Señor Whitmore, esta es una zona médica restringida. Se le concedió el acceso por ser usted el cónyuge de la coronel Whitmore. Ella ha solicitado descanso. Puede retirarse ahora.
Mark me miró como si lo hubiera traicionado al permitir que otras personas lo vieran con claridad.
“Anna, dile que esto es ridículo.”
Esa frase reveló más de lo que pretendía. Incluso después de abandonarme, incluso después de traer a otra mujer a mi lado, todavía esperaba que yo lo protegiera de las consecuencias.
Durante años, interpreté su impaciencia como estrés, su egoísmo como confusión y su ausencia como ambición. Suavicé cada aspereza hasta que dejé de reconocer la forma de mi propia vida.
Entonces Grace se removió en la cuna.
Miré a mi hija y sentí que se formaba una línea en mi interior: silenciosa, permanente y más fuerte que el miedo.
—Quiero que lo echen —dije.
La expresión de Mark cambió.
“Anna.”
“Ahora.”
Dos policías militares esperaban en el pasillo. Mark los miró a ellos, luego al general Hayes y después a Elise, buscando a alguien que pudiera devolverle el control que había perdido.
—No puedes hacerme esto —dijo.
El general Hayes no alzó la voz.
“Ella puede.”
En la puerta, Mark finalmente miró hacia la cuna.
No había ternura en sus ojos. Solo alarma.
—¿Es siquiera mío el bebé? —preguntó.
La pregunta dejó a la sala en silencio.
Apoyé una mano junto al pequeño cuerpo de Grace y lo miré directamente.
—Es una niña —dije—. No es un argumento, ni una moneda de cambio, ni una prueba para tu orgullo.
Los agentes lo escoltaron fuera.
Solo después de que se cerró la puerta mi cuerpo comenzó a temblar. Una enfermera se acercó y me ayudó a respirar lentamente. Me tapé la boca mientras las lágrimas brotaban, temiendo que mi llanto despertara a Grace.
Lloré por el matrimonio que había defendido mucho después de que Mark dejara de merecerlo. Lloré por la versión de mí misma que confundió la paciencia con el amor. Pero, sobre todo, lloré porque una parte de mí aún albergaba la esperanza de que entrara en esa habitación, viera a nuestra hija y recordara al hombre que había prometido ser.

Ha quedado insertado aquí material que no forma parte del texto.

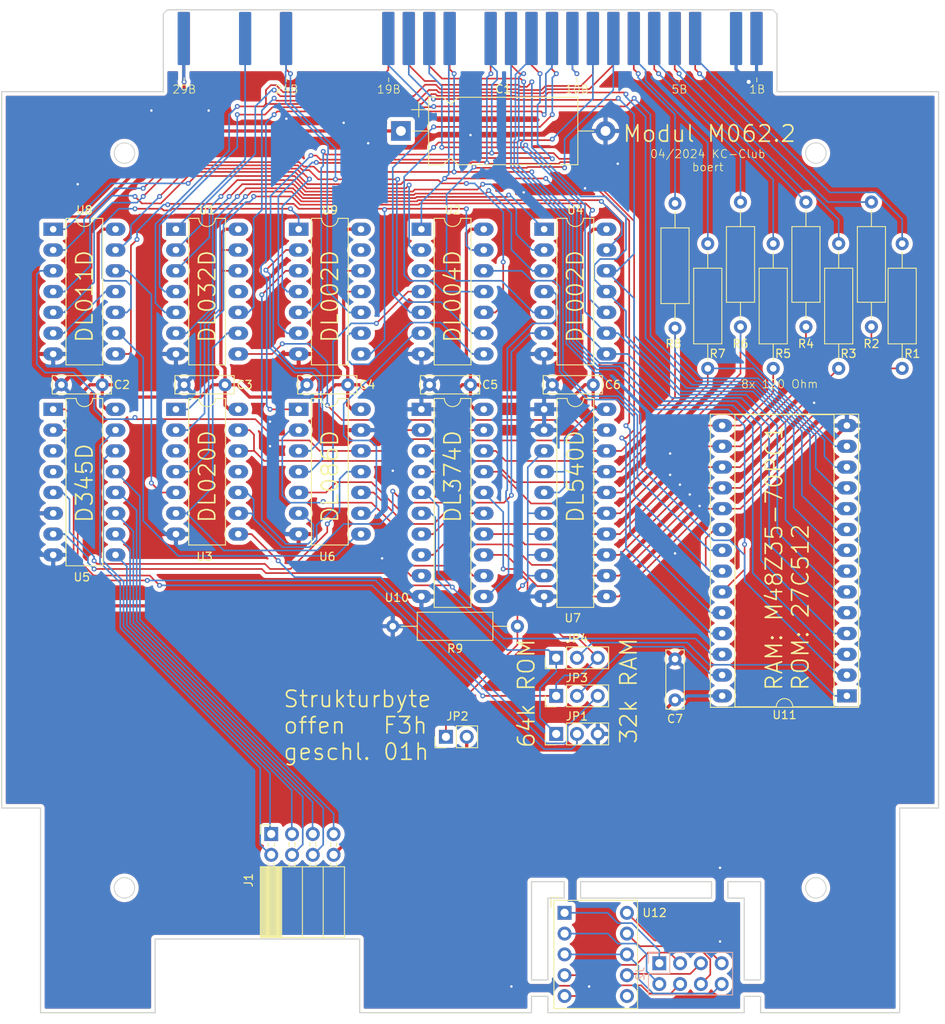
<source format=kicad_pcb>
(kicad_pcb
	(version 20240108)
	(generator "pcbnew")
	(generator_version "8.0")
	(general
		(thickness 1.6)
		(legacy_teardrops no)
	)
	(paper "A4")
	(title_block
		(title "M062.2")
		(date "14.4.24")
		(rev "1")
		(company "KC-Club")
		(comment 1 "boert")
	)
	(layers
		(0 "F.Cu" signal)
		(31 "B.Cu" signal)
		(32 "B.Adhes" user "B.Adhesive")
		(33 "F.Adhes" user "F.Adhesive")
		(34 "B.Paste" user)
		(35 "F.Paste" user)
		(36 "B.SilkS" user "B.Silkscreen")
		(37 "F.SilkS" user "F.Silkscreen")
		(38 "B.Mask" user)
		(39 "F.Mask" user)
		(40 "Dwgs.User" user "User.Drawings")
		(41 "Cmts.User" user "User.Comments")
		(42 "Eco1.User" user "User.Eco1")
		(43 "Eco2.User" user "User.Eco2")
		(44 "Edge.Cuts" user)
		(45 "Margin" user)
		(46 "B.CrtYd" user "B.Courtyard")
		(47 "F.CrtYd" user "F.Courtyard")
		(48 "B.Fab" user)
		(49 "F.Fab" user)
		(50 "User.1" user)
		(51 "User.2" user)
		(52 "User.3" user)
		(53 "User.4" user)
		(54 "User.5" user)
		(55 "User.6" user)
		(56 "User.7" user)
		(57 "User.8" user)
		(58 "User.9" user)
	)
	(setup
		(pad_to_mask_clearance 0)
		(allow_soldermask_bridges_in_footprints no)
		(pcbplotparams
			(layerselection 0x00010fc_ffffffff)
			(plot_on_all_layers_selection 0x0000000_00000000)
			(disableapertmacros no)
			(usegerberextensions no)
			(usegerberattributes yes)
			(usegerberadvancedattributes yes)
			(creategerberjobfile yes)
			(dashed_line_dash_ratio 12.000000)
			(dashed_line_gap_ratio 3.000000)
			(svgprecision 4)
			(plotframeref no)
			(viasonmask no)
			(mode 1)
			(useauxorigin no)
			(hpglpennumber 1)
			(hpglpenspeed 20)
			(hpglpendiameter 15.000000)
			(pdf_front_fp_property_popups yes)
			(pdf_back_fp_property_popups yes)
			(dxfpolygonmode yes)
			(dxfimperialunits yes)
			(dxfusepcbnewfont yes)
			(psnegative no)
			(psa4output no)
			(plotreference yes)
			(plotvalue yes)
			(plotfptext yes)
			(plotinvisibletext no)
			(sketchpadsonfab no)
			(subtractmaskfromsilk no)
			(outputformat 1)
			(mirror no)
			(drillshape 0)
			(scaleselection 1)
			(outputdirectory "output_gerber2")
		)
	)
	(net 0 "")
	(net 1 "GND")
	(net 2 "+5V")
	(net 3 "/AD15")
	(net 4 "Net-(JP1-C)")
	(net 5 "Net-(JP2-A)")
	(net 6 "/AD14")
	(net 7 "/~{RAM_WR}")
	(net 8 "Net-(JP3-C)")
	(net 9 "Net-(JP4-C)")
	(net 10 "D7")
	(net 11 "Net-(X1-DB7)")
	(net 12 "Net-(X1-DB6)")
	(net 13 "D5")
	(net 14 "Net-(X1-DB5)")
	(net 15 "Net-(X1-DB4)")
	(net 16 "D4")
	(net 17 "Net-(X1-DB3)")
	(net 18 "D3")
	(net 19 "Net-(X1-DB2)")
	(net 20 "D2")
	(net 21 "Net-(X1-DB1)")
	(net 22 "D1")
	(net 23 "Net-(X1-DB0)")
	(net 24 "D0")
	(net 25 "~{IORQ}")
	(net 26 "unconnected-(U1D-Y4-Pad11)")
	(net 27 "Net-(U1C-A3)")
	(net 28 "~{MAD}")
	(net 29 "Net-(U1A-Y1)")
	(net 30 "/~{STRUCT}")
	(net 31 "A1")
	(net 32 "~{RD}")
	(net 33 "A0")
	(net 34 "Net-(U1B-Y2)")
	(net 35 "Net-(U2E-Y5)")
	(net 36 "Net-(U2A-Y1)")
	(net 37 "Net-(U2C-Y3)")
	(net 38 "A15")
	(net 39 "Net-(U2B-Y2)")
	(net 40 "MEI")
	(net 41 "~{WR}")
	(net 42 "A6")
	(net 43 "~{MREQ}")
	(net 44 "Net-(U2D-Y4)")
	(net 45 "Net-(U2F-A6)")
	(net 46 "/~{CS}")
	(net 47 "/ctrl1")
	(net 48 "Net-(U3A-B1)")
	(net 49 "unconnected-(U3B-n.c.-Pad11)")
	(net 50 "Net-(U3A-A1)")
	(net 51 "Net-(U3A-D1)")
	(net 52 "Net-(U3A-C1)")
	(net 53 "unconnected-(U3A-n.c.-Pad3)")
	(net 54 "A5")
	(net 55 "/Latch")
	(net 56 "A3")
	(net 57 "A2")
	(net 58 "A4")
	(net 59 "/SEG_on")
	(net 60 "/AD13")
	(net 61 "unconnected-(U5A-RV-Pad3)")
	(net 62 "unconnected-(U5A-BI{slash}RBO-Pad4)")
	(net 63 "/ctrl6")
	(net 64 "/ctrl5")
	(net 65 "/ctrl0")
	(net 66 "Net-(U6A-Y1)")
	(net 67 "/ctrl7")
	(net 68 "Net-(U6B-Y2)")
	(net 69 "A13")
	(net 70 "Net-(U6C-Y3)")
	(net 71 "A14")
	(net 72 "D6")
	(net 73 "Net-(U8B-Y2)")
	(net 74 "Net-(U8C-B3)")
	(net 75 "Net-(U8A-C1)")
	(net 76 "A7")
	(net 77 "MEO")
	(net 78 "A8")
	(net 79 "A9")
	(net 80 "unconnected-(U9D-Y4-Pad13)")
	(net 81 "A12")
	(net 82 "A11")
	(net 83 "A10")
	(net 84 "IEI-IEO")
	(net 85 "/fo")
	(net 86 "/do")
	(net 87 "/bo")
	(net 88 "/go")
	(net 89 "/co")
	(net 90 "/ao")
	(net 91 "/eo")
	(net 92 "Net-(J2-Pin_8)")
	(net 93 "/bi")
	(net 94 "/fi")
	(net 95 "/ci")
	(net 96 "/ei")
	(net 97 "/gi")
	(net 98 "/di")
	(net 99 "/ai")
	(net 100 "unconnected-(U12-DP-Pad6)")
	(footprint "Package_DIP:DIP-14_W7.62mm_LongPads" (layer "F.Cu") (at 116 68))
	(footprint "Resistor_THT:R_Axial_DIN0309_L9.0mm_D3.2mm_P15.24mm_Horizontal" (layer "F.Cu") (at 185 64.68 -90))
	(footprint "Package_DIP:DIP-16_W7.62mm_LongPads" (layer "F.Cu") (at 101 90))
	(footprint "Resistor_THT:R_Axial_DIN0309_L9.0mm_D3.2mm_P15.24mm_Horizontal" (layer "F.Cu") (at 197 85 90))
	(footprint "Capacitor_THT:CP_Axial_L18.0mm_D8.0mm_P25.00mm_Horizontal" (layer "F.Cu") (at 143.5 56))
	(footprint "pcb_kicad:KC85_Modul_M062" (layer "F.Cu") (at 114.46 51.2))
	(footprint "Resistor_THT:R_Axial_DIN0309_L9.0mm_D3.2mm_P15.24mm_Horizontal" (layer "F.Cu") (at 157.74 116.5 180))
	(footprint "Resistor_THT:R_Axial_DIN0309_L9.0mm_D3.2mm_P15.24mm_Horizontal" (layer "F.Cu") (at 181 85 90))
	(footprint "Display_7Segment:Sx39-1xxxxx" (layer "F.Cu") (at 163.5 151.5))
	(footprint "Package_DIP:DIP-28_W15.24mm_Socket_LongPads" (layer "F.Cu") (at 198 125 180))
	(footprint "Resistor_THT:R_Axial_DIN0309_L9.0mm_D3.2mm_P15.24mm_Horizontal" (layer "F.Cu") (at 204.76 85 90))
	(footprint "Resistor_THT:R_Axial_DIN0309_L9.0mm_D3.2mm_P15.24mm_Horizontal" (layer "F.Cu") (at 201 64.68 -90))
	(footprint "Package_DIP:DIP-14_W7.62mm_LongPads" (layer "F.Cu") (at 131 68))
	(footprint "Connector_PinHeader_2.54mm:PinHeader_1x03_P2.54mm_Vertical" (layer "F.Cu") (at 162.475 120.35 90))
	(footprint "Package_DIP:DIP-14_W7.62mm_LongPads" (layer "F.Cu") (at 146 68))
	(footprint "Capacitor_THT:C_Rect_L7.0mm_W2.0mm_P5.00mm" (layer "F.Cu") (at 177 125.5 90))
	(footprint "Package_DIP:DIP-14_W7.62mm_LongPads" (layer "F.Cu") (at 116 90))
	(footprint "Connector_PinHeader_2.54mm:PinHeader_1x02_P2.54mm_Vertical" (layer "F.Cu") (at 149 130 90))
	(footprint "Capacitor_THT:C_Rect_L7.0mm_W2.0mm_P5.00mm" (layer "F.Cu") (at 152 87 180))
	(footprint "Connector_PinSocket_2.54mm:PinSocket_2x04_P2.54mm_Horizontal" (layer "F.Cu") (at 127.65 141.875 90))
	(footprint "Resistor_THT:R_Axial_DIN0309_L9.0mm_D3.2mm_P15.24mm_Horizontal" (layer "F.Cu") (at 193 64.68 -90))
	(footprint "Capacitor_THT:C_Rect_L7.0mm_W2.0mm_P5.00mm" (layer "F.Cu") (at 107 87 180))
	(footprint "Package_DIP:DIP-14_W7.62mm_LongPads" (layer "F.Cu") (at 101 68))
	(footprint "Resistor_THT:R_Axial_DIN0309_L9.0mm_D3.2mm_P15.24mm_Horizontal" (layer "F.Cu") (at 177 64.84 -90))
	(footprint "Package_DIP:DIP-20_W7.62mm_LongPads" (layer "F.Cu") (at 161 90))
	(footprint "Resistor_THT:R_Axial_DIN0309_L9.0mm_D3.2mm_P15.24mm_Horizontal" (layer "F.Cu") (at 189 85 90))
	(footprint "Capacitor_THT:C_Rect_L7.0mm_W2.0mm_P5.00mm"
		(layer "F.Cu")
		(uuid "de446432-141a-4bd9-b9a2-088ca4fce508")
		(at 167 87 180)
		(descr "C, Rect series, Radial, pin pitch=5.00mm, , length*width=7*2mm^2, Capacitor")
		(tags "C Rect series Radial pin pitch 5.00mm  length 7mm width 2mm Capacitor")
		(property "Reference" "C6"
			(at -2.4 0 180)
			(layer "F.SilkS")
			(uuid "3bf037d7-88bc-4001-b016-4247fa25278a")
			(effects
				(font
					(size 1 1)
					(thickness 0.15)
				)
			)
		)
		(property "Value" "100n"
			(at 2.5 2.25 180)
			(layer "F.Fab")
			(uuid "8e3f2e28-45cc-4614-9b62-bbf337a34344")
			(effects
				(font
					(size 1 1)
					(thickness 0.15)
				)
			)
		)
		(property "Footprint" "Capacitor_THT:C_Rect_L7.0
... [892816 chars truncated]
</source>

El general Hayes esperó hasta que mi respiración se normalizó.
—Anna —dijo en voz baja.
Rara vez usaba mi nombre de pila. Escucharlo de boca suya, sin rango ni formalidad, casi me derrumbó de nuevo.
—Lo siento —dijo.
“Esto no es culpa suya, señor.”
“No. Pero no creo que nada de esto haya ocurrido por casualidad.”
Su mirada se dirigió hacia Elise.
Permaneció de pie junto a la ventana, pálida y rígida, con el anillo aún brillante en su mano.
“El capitán Warren seguirá estando disponible para ser interrogado”, dijo.
“¿Preguntas sobre qué?”, pregunté.
Elise bajó la mirada.
El general Hayes no respondió de inmediato, y esa pausa me asustó más que cualquier explicación rápida.